Whether you are new to a doctor’s office or not, providers evaluate the ear using a device called an otoscope to look at the outer and middle ear structures. An exam is typically all that is needed to make the diagnosis of having a middle ear infection.  There may be times when other tests or tools are needed- we would need to refer you to a specialized provider called an otolaryngologist to have them use their special tools to evaluate further in these types of scenarios.

Treating an Ear Infection 

So how do we treat it?  Great question!  Because of the risk of complications, if your provider has determined that this is likely related to bacteria versus a virus (cold, flu, RSV etc.) - you will be treated with high-dose amoxicillin.
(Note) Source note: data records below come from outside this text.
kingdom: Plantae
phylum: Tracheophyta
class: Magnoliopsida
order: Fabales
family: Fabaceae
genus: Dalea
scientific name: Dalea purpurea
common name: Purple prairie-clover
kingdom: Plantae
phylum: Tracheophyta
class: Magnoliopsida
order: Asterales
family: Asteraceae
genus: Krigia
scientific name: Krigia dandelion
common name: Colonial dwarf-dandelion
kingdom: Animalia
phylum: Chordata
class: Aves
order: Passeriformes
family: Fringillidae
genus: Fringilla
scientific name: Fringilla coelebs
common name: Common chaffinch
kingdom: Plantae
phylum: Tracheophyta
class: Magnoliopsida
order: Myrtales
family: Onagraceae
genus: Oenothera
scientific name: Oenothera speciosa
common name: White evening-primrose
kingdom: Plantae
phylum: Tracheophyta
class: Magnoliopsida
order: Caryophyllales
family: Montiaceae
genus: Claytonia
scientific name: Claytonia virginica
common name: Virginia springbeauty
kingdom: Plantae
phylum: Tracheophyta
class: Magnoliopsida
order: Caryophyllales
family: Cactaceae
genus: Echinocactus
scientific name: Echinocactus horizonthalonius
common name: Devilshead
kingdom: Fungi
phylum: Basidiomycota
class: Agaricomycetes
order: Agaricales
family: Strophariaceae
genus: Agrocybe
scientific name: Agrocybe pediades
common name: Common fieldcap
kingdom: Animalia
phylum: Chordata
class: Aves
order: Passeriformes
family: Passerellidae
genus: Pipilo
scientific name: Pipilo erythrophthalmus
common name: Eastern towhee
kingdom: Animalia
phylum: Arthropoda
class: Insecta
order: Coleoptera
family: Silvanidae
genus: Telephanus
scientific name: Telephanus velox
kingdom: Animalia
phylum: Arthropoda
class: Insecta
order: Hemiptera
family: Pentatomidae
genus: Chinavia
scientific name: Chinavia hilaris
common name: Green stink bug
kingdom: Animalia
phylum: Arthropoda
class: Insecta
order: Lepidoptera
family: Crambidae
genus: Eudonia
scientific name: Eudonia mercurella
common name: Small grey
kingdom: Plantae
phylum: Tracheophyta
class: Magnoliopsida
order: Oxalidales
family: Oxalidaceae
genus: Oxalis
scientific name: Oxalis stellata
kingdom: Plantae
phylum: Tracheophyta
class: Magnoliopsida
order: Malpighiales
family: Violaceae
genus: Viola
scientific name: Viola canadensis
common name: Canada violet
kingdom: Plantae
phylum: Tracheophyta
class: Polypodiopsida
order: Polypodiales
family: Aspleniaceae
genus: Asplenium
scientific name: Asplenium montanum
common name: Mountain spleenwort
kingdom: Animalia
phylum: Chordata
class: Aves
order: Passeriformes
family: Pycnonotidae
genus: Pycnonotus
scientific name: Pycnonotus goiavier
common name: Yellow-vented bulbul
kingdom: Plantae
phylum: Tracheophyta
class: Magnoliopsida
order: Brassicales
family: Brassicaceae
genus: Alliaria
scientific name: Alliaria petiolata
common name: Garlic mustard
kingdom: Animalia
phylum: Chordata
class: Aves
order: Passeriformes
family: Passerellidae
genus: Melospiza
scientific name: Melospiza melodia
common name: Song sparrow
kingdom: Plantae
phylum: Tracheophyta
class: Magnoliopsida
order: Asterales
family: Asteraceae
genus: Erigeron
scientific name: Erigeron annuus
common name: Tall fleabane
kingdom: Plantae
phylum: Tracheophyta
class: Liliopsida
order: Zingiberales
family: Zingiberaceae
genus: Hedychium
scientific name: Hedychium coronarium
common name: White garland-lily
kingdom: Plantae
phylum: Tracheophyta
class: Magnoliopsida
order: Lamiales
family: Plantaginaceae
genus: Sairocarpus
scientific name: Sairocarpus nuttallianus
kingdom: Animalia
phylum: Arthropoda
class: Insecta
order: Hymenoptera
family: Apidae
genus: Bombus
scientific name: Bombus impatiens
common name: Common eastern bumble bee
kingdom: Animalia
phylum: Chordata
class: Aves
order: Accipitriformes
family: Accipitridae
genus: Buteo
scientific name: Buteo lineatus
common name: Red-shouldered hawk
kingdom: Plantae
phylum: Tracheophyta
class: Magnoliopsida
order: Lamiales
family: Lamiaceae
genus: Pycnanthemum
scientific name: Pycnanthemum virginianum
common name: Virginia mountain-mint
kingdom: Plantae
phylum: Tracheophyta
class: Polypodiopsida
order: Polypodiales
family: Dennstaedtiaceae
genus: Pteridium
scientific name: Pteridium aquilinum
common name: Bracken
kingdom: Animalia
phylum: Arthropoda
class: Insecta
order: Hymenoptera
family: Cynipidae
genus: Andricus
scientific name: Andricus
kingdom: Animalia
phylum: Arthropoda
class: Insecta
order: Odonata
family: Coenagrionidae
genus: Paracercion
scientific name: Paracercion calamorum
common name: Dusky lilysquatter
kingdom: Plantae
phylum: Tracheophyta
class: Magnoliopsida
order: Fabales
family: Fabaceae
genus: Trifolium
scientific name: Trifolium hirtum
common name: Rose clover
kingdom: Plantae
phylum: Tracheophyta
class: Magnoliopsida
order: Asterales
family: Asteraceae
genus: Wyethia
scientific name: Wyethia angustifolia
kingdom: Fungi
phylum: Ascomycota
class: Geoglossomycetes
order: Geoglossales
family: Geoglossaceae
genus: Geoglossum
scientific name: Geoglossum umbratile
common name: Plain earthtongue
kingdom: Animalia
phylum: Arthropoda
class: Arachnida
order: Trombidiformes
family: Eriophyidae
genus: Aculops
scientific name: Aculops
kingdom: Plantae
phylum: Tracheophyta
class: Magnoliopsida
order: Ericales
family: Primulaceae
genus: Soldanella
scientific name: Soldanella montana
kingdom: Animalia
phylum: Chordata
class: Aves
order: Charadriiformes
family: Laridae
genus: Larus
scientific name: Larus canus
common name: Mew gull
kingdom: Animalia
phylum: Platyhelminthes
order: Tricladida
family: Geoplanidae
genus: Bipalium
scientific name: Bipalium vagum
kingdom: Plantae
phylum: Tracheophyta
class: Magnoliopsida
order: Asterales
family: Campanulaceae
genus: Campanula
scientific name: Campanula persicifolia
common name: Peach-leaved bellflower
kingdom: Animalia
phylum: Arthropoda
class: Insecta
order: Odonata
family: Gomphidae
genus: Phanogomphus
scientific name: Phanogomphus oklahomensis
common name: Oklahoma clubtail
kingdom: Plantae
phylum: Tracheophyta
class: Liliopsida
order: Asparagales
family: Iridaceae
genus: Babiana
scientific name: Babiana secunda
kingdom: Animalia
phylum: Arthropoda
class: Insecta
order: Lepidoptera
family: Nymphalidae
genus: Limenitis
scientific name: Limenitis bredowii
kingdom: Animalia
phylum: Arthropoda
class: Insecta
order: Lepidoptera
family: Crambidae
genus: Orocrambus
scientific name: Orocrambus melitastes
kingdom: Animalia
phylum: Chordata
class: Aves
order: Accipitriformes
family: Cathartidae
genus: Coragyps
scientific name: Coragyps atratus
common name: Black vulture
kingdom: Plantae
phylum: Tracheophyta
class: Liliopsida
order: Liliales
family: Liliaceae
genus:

If you have an allergy to amoxicillin or penicillins, an alternative will be given based on evidence-based practice guidelines.  We may also implement something called “watchful waiting”, meaning we wait for the infection to resolve on its own without using antibiotics—usually 2-3 days.  

However, if the symptoms worsen or do not show improvement in those 2-3 days, then the provider will prescribe an antibiotic to treat the infection due to the risk of prolonged middle ear fluid and its effect on both hearing and speech development.  Fortunately, the American Academy of Pediatrics provides guidelines on when a child should receive antibiotics and when observation is better depending on the child’s age, severity of the infection, and their temperature.  

In addition to antibiotics, we will also recommend over-the-counter medications to relieve pain and inflammation, such as ibuprofen and acetaminophen (Tylenol).  Steroids and antihistamines have not been shown to show significant benefits when treating ear infections.  If there is no improvement, we ask the patient to follow up to have the ear evaluated further.  Otherwise, the treatment results are typically excellent when the antibiotics are taken in their entirety for the full length of time recommended.